O desprendimento de uma das rodas de um ônibus do transporte coletivo de Aracaju voltou a colocar em evidência a segurança da frota que circula diariamente pelas ruas da capital. O incidente ocorreu na manhã desta quarta-feira (22), quando um veículo da linha 001 (Conjunto Augusto Franco/Bugio) perdeu uma das rodas traseiras na Avenida Simeão Sobral. A peça atingiu um carro que estava estacionado, provocando danos materiais. Apesar do susto, ninguém ficou ferido.

O episódio reacende um debate que há anos preocupa usuários do transporte público: o cumprimento da legislação municipal que estabelece limite de idade para os ônibus em circulação. Em Aracaju, existe norma que determina que veículos com mais de 12 anos de uso não podem operar no sistema de transporte coletivo. Diante de casos recorrentes envolvendo panes e acidentes, surgem questionamentos inevitáveis: a legislação está sendo desrespeitada pelas empresas ou a Superintendência Municipal de Transportes e Trânsito (SMTT) não está realizando a fiscalização de forma rigorosa para retirar de circulação veículos fora das condições exigidas?

Independentemente da resposta, o fato é que situações como essa aumentam a preocupação da população, que depende diariamente do transporte coletivo e espera viajar em veículos que ofereçam condições adequadas de segurança. Falhas mecânicas dessa natureza representam riscos não apenas para os passageiros, mas também para motoristas, motociclistas e pedestres.

A empresa Viação Roberto Santana (VRS), responsável pelo coletivo, informou que uma avaliação inicial apontou folga nas porcas da roda traseira, o que teria provocado o desprendimento durante o percurso. A concessionária afirmou que abriu uma investigação interna para identificar se o problema foi causado por desgaste do material ou por alguma falha no procedimento de manutenção.

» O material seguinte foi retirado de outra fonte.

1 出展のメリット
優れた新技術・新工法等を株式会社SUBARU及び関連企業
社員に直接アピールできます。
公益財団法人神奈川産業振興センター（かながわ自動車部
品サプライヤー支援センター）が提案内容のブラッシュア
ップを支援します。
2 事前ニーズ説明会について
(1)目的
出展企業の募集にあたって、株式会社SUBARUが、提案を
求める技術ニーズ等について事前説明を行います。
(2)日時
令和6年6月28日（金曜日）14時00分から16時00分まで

Segundo a empresa, o reaperto das rodas faz parte da manutenção preventiva e é realizado a cada 15 dias, conforme orientação do fabricante. O último serviço teria sido executado em 9 de julho. O veículo permanecerá fora de operação até passar por uma nova inspeção técnica.

A VRS também informou que assumirá os prejuízos causados ao proprietário do automóvel atingido e garantiu que adotará as medidas necessárias para esclarecer o episódio e reforçar os procedimentos de manutenção da frota.

Enquanto isso, o incidente amplia a cobrança por uma atuação mais rigorosa dos órgãos responsáveis pela fiscalização, já que a circulação de ônibus sem condições ideais de segurança pode colocar em risco milhares de pessoas todos os dias.